6. Integration, System Implications, and Limitations

Auxiliary query optimization frameworks require careful integration into existing DBMS, query processors, and compiler stacks. Key system implications include:

• Lowered sensitivity to plan selection—robust performance even with noisy statistics (Kalumin et al., 20 Dec 2024).
• Ability to amortize computation across queries (multi-query sharing, data lineage/provenance systems(Niu et al., 2017), workload-aware caching).
• Inclusion of code-generation, query compilation, and parallelized search that leverages auxiliary data structures and signals during runtime (Liu et al., 2 Mar 2024).

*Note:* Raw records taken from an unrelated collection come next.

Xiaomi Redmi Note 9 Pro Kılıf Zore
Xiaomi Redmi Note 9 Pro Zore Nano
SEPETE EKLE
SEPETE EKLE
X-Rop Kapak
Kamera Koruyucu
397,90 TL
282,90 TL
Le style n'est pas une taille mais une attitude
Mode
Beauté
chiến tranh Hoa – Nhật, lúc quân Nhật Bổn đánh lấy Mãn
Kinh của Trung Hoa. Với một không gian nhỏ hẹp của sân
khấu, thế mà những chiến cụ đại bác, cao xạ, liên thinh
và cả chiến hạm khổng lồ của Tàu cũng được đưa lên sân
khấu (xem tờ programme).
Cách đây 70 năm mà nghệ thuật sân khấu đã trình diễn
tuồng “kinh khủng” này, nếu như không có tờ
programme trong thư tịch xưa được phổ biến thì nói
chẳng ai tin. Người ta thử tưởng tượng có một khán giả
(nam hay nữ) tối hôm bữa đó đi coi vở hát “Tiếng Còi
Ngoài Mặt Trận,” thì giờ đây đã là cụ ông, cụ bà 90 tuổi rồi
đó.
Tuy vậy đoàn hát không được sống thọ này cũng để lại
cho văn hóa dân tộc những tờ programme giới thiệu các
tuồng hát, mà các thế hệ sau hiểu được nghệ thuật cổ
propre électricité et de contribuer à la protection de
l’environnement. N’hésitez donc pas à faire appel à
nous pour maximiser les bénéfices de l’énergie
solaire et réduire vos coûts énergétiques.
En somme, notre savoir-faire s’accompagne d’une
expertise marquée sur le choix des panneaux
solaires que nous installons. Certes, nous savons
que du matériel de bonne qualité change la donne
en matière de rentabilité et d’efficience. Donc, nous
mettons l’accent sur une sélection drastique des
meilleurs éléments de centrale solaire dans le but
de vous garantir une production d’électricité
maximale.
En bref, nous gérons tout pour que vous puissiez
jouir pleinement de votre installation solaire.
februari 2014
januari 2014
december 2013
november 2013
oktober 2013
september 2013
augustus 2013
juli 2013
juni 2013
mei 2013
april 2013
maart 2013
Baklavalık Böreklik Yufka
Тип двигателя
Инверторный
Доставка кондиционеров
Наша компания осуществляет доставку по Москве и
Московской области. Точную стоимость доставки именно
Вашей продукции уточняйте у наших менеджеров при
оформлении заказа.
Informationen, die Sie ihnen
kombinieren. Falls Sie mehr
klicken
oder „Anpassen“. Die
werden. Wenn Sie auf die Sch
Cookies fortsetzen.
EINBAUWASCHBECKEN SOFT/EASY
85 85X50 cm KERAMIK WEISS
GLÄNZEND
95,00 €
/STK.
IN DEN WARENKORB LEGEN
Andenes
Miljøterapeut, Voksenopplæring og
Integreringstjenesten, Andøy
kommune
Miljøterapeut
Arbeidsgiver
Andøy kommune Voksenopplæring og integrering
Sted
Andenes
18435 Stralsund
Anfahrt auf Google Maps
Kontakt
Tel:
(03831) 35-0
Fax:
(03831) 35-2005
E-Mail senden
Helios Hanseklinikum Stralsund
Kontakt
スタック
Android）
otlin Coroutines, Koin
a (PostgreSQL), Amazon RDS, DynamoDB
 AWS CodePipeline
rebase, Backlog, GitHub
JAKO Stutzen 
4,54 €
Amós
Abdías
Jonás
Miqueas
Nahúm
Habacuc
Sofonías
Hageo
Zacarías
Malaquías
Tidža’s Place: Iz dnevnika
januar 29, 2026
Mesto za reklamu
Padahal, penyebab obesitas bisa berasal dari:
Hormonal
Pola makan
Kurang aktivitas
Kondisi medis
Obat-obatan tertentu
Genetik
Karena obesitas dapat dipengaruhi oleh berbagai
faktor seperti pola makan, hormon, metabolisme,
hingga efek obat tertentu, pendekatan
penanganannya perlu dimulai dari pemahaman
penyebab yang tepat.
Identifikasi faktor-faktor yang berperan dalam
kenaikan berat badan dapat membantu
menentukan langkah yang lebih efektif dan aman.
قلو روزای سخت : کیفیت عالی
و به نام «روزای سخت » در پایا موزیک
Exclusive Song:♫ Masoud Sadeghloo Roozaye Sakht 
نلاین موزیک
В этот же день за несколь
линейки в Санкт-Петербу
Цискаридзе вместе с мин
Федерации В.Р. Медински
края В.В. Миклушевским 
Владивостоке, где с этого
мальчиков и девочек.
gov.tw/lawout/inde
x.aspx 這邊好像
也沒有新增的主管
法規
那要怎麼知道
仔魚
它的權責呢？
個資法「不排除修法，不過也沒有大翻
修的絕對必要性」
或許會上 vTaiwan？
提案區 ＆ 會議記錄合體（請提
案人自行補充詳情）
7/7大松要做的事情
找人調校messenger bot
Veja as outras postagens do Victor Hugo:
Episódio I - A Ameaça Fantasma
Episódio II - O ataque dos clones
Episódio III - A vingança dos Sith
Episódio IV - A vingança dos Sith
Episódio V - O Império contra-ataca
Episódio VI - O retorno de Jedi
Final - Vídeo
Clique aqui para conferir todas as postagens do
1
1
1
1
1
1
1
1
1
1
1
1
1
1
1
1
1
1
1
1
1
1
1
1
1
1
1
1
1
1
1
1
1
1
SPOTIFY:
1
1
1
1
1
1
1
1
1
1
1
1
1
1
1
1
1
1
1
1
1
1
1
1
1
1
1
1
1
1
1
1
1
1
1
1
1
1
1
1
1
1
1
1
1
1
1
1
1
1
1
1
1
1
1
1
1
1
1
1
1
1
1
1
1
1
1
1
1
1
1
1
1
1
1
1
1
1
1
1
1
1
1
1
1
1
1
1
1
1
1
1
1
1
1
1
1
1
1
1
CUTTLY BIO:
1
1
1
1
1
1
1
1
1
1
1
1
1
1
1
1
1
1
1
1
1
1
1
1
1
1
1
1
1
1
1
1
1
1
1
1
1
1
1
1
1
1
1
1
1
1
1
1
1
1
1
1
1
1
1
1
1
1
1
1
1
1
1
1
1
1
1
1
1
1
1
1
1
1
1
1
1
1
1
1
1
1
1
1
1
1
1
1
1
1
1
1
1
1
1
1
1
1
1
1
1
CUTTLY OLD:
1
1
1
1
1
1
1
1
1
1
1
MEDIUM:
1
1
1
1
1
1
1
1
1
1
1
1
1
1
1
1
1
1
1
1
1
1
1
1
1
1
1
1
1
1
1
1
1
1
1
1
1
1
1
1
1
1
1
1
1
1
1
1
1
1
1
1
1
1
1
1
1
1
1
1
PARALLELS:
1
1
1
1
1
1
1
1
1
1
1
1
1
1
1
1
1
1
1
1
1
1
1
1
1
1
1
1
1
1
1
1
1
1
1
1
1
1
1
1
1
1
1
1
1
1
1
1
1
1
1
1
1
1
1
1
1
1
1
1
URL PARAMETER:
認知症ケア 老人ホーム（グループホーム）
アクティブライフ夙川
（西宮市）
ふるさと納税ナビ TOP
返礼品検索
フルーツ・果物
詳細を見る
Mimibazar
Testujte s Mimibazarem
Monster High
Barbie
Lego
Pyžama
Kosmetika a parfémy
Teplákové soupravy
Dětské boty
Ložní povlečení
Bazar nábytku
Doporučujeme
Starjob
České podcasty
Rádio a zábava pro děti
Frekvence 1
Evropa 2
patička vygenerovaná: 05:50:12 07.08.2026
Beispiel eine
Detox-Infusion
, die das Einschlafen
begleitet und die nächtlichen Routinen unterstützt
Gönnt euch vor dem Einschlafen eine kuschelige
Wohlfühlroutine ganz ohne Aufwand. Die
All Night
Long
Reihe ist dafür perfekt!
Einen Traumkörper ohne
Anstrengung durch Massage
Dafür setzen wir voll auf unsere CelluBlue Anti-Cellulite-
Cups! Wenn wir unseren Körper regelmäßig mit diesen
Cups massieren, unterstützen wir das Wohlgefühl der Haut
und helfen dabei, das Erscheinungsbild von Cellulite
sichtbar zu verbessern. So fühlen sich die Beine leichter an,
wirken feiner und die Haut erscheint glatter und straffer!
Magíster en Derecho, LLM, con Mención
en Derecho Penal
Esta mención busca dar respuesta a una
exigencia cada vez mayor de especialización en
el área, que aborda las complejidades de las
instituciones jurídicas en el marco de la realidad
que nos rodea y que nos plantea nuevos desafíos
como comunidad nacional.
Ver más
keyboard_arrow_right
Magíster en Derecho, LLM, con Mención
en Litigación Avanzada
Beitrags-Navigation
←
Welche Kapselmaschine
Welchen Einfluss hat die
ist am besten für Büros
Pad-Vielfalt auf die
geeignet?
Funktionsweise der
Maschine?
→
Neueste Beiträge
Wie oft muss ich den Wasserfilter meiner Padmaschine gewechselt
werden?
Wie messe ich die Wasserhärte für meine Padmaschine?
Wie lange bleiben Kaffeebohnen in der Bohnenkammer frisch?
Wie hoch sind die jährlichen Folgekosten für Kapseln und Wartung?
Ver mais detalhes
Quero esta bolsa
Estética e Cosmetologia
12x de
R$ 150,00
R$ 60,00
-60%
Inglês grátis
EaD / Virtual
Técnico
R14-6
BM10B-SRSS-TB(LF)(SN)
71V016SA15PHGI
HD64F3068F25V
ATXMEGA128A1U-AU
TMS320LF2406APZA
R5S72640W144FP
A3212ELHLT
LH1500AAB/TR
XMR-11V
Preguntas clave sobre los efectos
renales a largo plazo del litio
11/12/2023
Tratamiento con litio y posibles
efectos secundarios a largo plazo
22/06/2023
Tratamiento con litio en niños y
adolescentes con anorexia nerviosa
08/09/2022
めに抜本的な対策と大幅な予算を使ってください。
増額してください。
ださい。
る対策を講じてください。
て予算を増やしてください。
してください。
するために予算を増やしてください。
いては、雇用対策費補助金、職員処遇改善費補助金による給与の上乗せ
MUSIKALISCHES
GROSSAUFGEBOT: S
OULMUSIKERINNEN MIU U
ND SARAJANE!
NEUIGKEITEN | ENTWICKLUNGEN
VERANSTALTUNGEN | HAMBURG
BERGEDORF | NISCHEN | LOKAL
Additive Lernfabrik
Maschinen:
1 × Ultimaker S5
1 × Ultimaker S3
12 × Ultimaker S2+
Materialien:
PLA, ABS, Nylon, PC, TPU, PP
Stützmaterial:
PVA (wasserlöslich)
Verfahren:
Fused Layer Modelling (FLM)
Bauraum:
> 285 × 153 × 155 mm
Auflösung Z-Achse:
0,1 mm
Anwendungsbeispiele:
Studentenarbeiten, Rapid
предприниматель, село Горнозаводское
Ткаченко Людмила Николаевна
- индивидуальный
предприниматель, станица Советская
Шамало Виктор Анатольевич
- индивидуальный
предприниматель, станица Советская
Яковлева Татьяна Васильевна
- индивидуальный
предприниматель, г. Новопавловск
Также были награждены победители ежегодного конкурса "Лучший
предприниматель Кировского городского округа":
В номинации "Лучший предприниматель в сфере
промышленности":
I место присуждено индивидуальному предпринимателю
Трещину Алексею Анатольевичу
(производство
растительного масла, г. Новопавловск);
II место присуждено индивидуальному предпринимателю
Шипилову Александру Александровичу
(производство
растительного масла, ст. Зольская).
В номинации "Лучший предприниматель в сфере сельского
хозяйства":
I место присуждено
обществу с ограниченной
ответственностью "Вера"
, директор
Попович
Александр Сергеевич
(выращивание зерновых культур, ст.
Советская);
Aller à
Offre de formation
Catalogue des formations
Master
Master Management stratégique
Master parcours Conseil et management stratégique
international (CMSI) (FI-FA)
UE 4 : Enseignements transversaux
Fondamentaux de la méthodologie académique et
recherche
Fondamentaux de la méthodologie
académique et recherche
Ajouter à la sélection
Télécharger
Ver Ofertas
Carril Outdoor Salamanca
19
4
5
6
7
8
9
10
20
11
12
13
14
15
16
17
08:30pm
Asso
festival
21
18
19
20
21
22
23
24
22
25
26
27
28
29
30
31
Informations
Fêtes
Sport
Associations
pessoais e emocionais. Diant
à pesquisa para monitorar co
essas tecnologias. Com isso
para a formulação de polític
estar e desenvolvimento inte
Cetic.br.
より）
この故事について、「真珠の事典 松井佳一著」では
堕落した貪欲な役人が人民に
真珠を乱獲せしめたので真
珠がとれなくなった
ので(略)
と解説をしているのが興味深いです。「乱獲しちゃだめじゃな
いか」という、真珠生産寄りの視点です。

However, challenges remain: integration overhead (especially when LLM components are involved), parameter tuning in auxiliary/mixed-objective frameworks, resource requirements, and potential for performance degradation when auxiliary data are misaligned or when underlying models require retraining to accommodate distribution shift. A plausible implication is that ongoing research will focus on seamless system integration, formalizing robustness guarantees, and adaptive hybridization of multiple auxiliary sources and structures.

7. Future Directions

Future research in auxiliary query optimization is oriented toward:

• Expanding the use of auxiliary models and constraints for robust, explainable, and adaptive optimization in heterogeneous and distributed systems.
• Building dynamic, online frameworks that judiciously allocate computational resources (early pruning, staged re-optimization, materialization) based on auxiliary side information and evolving state, especially in streaming and cloud environments.
• Integrating multi-modal and multi-objective auxiliary data for more tractable, holistic optimization in both transactional and analytical workloads.
• Investigating stability, sensitivity and representation adaptation in hybrid systems where auxiliary and primary objectives may occasionally be in partial conflict.

Overall, auxiliary query optimization is set to deepen its foundational and practical significance as data and query complexities advance, bridging optimization, machine learning, and system design.